§ WHAT THE EXERCISE ASKS: Beginning with the line that contains "İlginizi çekebilir;", retype the entries below exactly, ending with the line that contains "2451 Ercsi, Ipari park 2859 Hrsz.". Leave out any pictures.

▬▬▬

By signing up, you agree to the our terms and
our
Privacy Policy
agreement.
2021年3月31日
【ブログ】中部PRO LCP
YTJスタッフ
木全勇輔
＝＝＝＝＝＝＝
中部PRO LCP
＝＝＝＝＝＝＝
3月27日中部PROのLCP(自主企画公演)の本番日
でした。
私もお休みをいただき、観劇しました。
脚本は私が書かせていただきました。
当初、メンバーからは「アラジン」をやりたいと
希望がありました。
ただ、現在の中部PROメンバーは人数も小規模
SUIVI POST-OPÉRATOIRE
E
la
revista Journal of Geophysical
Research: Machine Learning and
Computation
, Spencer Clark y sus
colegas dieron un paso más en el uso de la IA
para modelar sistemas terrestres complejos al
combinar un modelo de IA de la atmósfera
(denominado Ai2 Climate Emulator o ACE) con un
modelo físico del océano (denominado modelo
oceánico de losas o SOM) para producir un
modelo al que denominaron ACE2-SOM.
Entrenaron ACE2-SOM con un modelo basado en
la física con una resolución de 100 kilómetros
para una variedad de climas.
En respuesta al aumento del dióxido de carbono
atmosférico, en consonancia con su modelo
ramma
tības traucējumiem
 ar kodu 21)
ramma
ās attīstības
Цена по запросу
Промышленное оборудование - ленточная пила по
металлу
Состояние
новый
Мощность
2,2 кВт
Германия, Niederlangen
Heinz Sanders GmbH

▬▬▬

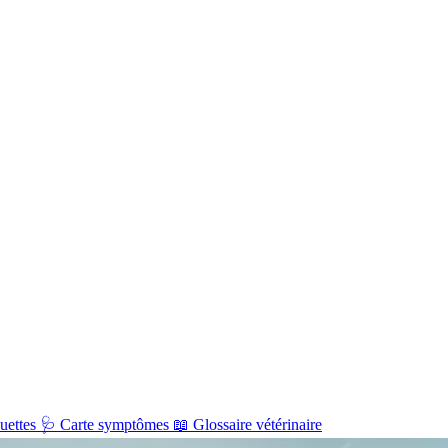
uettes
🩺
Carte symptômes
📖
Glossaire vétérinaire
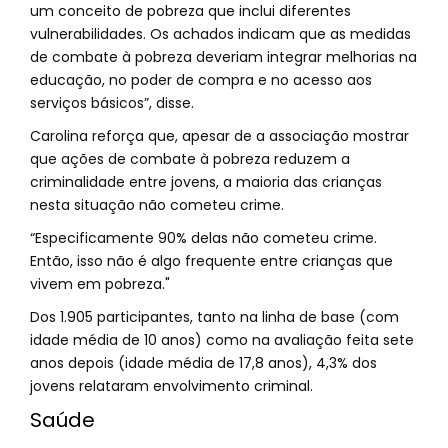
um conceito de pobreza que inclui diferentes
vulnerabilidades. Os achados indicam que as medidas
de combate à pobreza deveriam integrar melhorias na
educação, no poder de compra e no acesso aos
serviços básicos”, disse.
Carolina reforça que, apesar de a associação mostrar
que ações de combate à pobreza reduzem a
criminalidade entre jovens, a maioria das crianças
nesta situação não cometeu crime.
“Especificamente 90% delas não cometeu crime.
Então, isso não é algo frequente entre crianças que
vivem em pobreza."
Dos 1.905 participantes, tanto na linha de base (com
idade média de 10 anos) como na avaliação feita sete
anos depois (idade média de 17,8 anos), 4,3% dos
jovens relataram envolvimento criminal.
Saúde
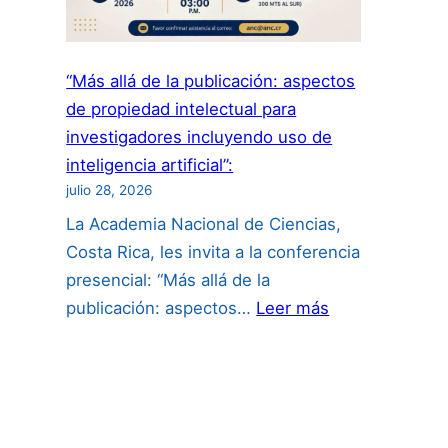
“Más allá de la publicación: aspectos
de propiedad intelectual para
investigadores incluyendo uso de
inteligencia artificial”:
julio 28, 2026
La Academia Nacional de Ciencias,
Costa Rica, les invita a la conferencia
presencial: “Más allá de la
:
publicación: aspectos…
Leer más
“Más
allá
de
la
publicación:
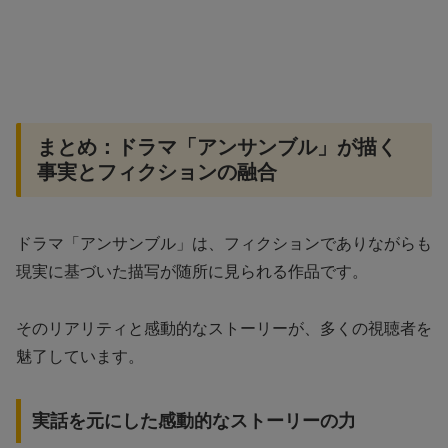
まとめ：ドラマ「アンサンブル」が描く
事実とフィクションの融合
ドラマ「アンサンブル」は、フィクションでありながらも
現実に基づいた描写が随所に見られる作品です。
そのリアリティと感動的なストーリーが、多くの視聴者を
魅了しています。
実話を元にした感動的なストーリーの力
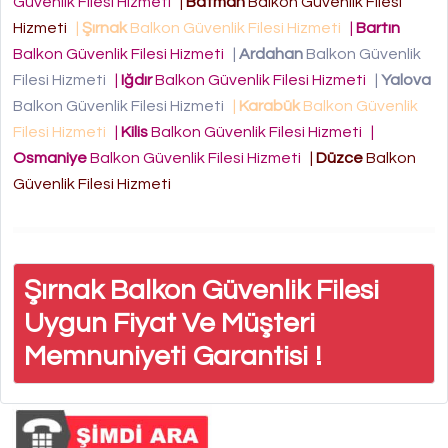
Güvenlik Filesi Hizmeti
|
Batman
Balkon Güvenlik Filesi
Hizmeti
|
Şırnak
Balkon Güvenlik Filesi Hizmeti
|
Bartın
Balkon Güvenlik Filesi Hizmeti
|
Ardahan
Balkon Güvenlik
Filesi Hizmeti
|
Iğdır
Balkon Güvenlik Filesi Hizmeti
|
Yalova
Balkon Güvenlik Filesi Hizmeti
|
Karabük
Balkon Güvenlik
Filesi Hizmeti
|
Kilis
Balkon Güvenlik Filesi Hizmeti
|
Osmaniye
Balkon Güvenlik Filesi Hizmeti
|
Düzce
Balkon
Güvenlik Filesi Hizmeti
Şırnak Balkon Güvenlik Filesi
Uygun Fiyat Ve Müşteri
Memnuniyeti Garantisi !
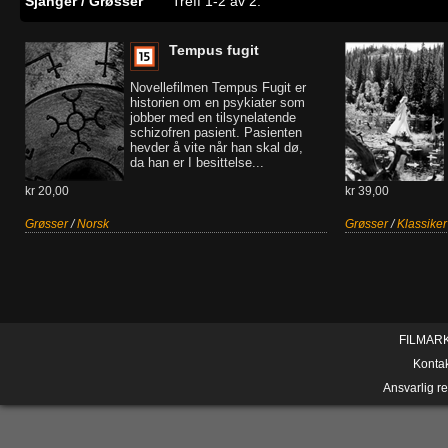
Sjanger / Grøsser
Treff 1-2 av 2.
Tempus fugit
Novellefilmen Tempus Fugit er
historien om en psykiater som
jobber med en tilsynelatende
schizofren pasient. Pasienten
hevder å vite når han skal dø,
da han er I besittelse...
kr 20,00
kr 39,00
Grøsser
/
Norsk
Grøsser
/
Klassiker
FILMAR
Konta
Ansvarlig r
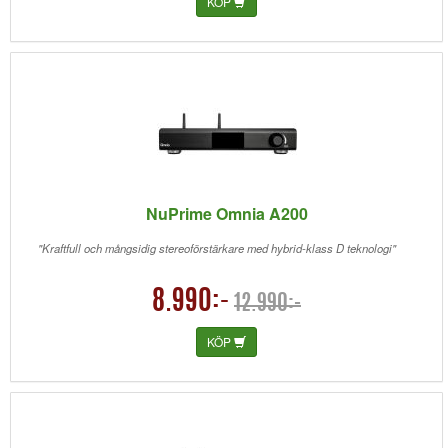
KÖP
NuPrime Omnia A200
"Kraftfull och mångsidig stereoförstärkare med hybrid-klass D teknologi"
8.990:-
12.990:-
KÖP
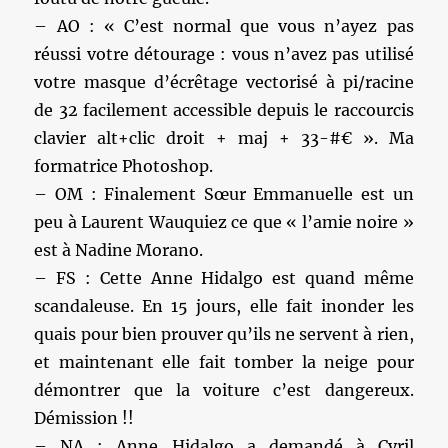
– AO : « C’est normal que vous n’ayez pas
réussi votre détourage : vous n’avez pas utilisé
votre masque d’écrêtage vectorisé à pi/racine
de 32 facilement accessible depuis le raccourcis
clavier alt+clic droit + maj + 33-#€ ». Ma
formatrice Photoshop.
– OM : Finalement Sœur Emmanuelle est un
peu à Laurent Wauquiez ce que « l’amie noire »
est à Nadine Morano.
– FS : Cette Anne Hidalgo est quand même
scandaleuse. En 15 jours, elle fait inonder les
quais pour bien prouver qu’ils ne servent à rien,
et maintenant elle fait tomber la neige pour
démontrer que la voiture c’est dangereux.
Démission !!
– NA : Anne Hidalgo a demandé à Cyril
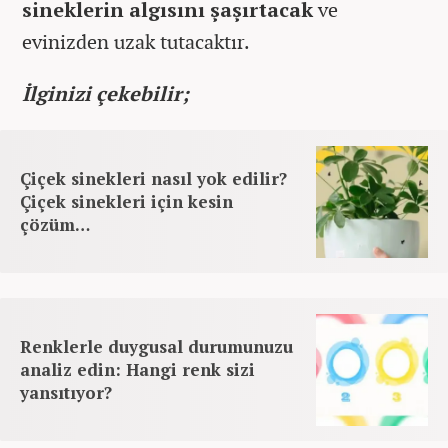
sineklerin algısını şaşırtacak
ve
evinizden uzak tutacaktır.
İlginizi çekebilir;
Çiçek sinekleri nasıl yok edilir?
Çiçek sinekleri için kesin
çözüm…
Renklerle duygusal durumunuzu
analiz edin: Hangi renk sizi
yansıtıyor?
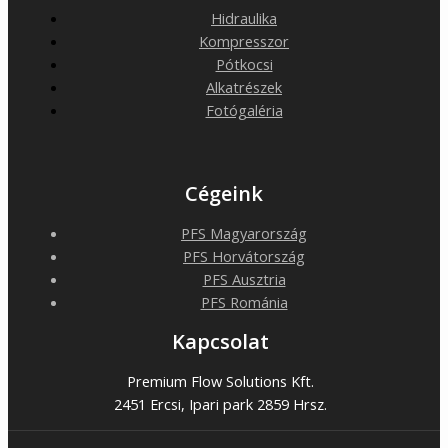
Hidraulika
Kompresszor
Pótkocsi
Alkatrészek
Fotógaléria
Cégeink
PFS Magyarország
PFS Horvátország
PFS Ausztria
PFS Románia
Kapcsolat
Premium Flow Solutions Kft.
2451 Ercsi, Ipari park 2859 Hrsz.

▬▬▬

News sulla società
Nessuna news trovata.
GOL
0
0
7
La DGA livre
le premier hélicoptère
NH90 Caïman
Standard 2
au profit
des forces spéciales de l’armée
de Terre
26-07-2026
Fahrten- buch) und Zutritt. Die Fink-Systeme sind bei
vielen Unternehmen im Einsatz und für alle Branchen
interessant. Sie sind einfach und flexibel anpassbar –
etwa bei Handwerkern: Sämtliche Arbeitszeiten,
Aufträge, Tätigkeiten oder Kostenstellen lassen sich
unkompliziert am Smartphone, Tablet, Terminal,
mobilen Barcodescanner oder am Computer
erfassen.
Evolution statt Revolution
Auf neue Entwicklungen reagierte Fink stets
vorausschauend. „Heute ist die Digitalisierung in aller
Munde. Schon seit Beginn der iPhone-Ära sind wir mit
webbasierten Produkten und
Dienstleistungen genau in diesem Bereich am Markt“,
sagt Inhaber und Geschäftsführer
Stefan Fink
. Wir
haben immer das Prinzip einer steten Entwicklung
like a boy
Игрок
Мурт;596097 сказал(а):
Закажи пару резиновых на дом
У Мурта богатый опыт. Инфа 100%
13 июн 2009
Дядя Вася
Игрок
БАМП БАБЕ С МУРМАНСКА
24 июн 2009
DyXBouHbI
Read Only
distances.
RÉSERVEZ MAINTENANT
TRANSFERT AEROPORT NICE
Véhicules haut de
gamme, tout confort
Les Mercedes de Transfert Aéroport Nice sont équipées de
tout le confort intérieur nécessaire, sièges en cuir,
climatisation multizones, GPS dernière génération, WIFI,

▬▬▬

§ TASK RESULT:
İlginizi çekebilir;
Çiçek sinekleri nasıl yok edilir?
Çiçek sinekleri için kesin
çözüm…
Renklerle duygusal durumunuzu
analiz edin: Hangi renk sizi
yansıtıyor?
Hidraulika
Kompresszor
Pótkocsi
Alkatrészek
Fotógaléria
Cégeink
PFS Magyarország
PFS Horvátország
PFS Ausztria
PFS Románia
Kapcsolat
Premium Flow Solutions Kft.
2451 Ercsi, Ipari park 2859 Hrsz.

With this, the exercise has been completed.